*** STUDY MATERIAL ***

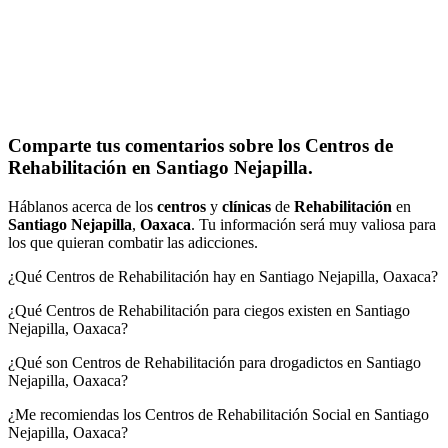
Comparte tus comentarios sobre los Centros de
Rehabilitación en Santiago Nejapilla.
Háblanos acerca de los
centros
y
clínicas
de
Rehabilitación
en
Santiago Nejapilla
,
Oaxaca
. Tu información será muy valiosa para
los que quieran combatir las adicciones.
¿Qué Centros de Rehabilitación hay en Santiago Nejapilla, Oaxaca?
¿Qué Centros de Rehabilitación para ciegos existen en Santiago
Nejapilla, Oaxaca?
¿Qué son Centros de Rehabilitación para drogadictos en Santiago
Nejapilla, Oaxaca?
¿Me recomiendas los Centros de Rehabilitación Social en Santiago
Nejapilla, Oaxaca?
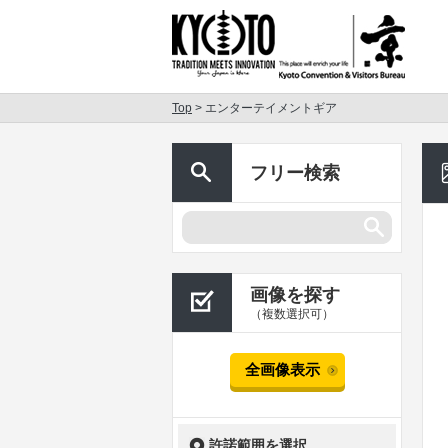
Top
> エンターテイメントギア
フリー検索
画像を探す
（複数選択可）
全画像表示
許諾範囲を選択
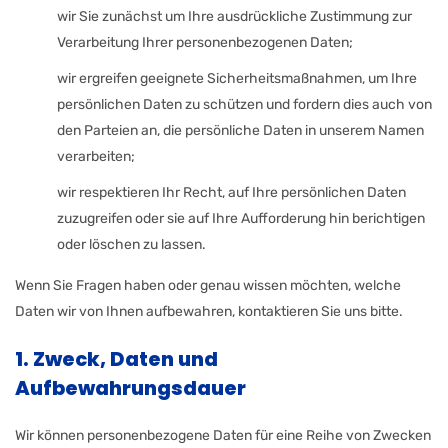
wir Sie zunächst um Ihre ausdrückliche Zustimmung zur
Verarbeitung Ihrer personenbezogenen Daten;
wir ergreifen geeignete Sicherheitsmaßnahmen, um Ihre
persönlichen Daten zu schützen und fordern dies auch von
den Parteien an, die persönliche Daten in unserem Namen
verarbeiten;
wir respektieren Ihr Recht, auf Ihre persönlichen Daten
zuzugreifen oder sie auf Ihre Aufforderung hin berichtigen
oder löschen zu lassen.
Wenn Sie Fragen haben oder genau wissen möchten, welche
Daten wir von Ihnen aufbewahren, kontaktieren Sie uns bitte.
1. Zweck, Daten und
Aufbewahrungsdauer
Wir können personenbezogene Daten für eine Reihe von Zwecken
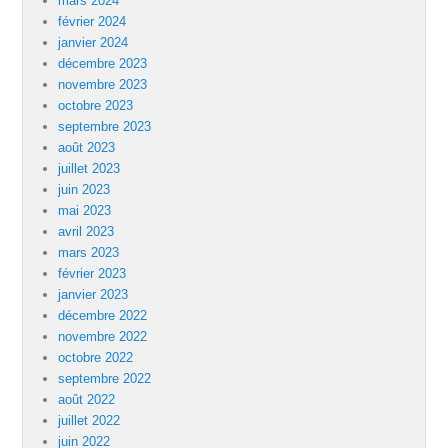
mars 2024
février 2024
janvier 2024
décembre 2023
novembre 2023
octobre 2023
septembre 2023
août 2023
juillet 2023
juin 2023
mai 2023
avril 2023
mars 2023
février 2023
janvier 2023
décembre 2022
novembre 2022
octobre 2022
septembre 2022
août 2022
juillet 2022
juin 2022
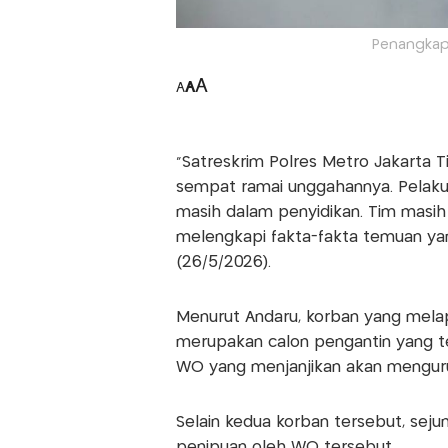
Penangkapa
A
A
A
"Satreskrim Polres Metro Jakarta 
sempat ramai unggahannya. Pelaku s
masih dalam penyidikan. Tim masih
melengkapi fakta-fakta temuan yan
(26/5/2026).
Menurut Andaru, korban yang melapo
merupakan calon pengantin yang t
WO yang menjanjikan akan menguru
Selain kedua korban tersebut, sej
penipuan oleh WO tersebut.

*** End of STUDY MATERIAL ***

ASSIGNED TASK:
Set down no line except those from the one with "melengkapi fakta-fakta temuan yan" to the last line of the data, inclusive, each exactly as written.

ANSWER AREA:
melengkapi fakta-fakta temuan yan
(26/5/2026).
Menurut Andaru, korban yang melapo
merupakan calon pengantin yang t
WO yang menjanjikan akan menguru
Selain kedua korban tersebut, sej
penipuan oleh WO tersebut.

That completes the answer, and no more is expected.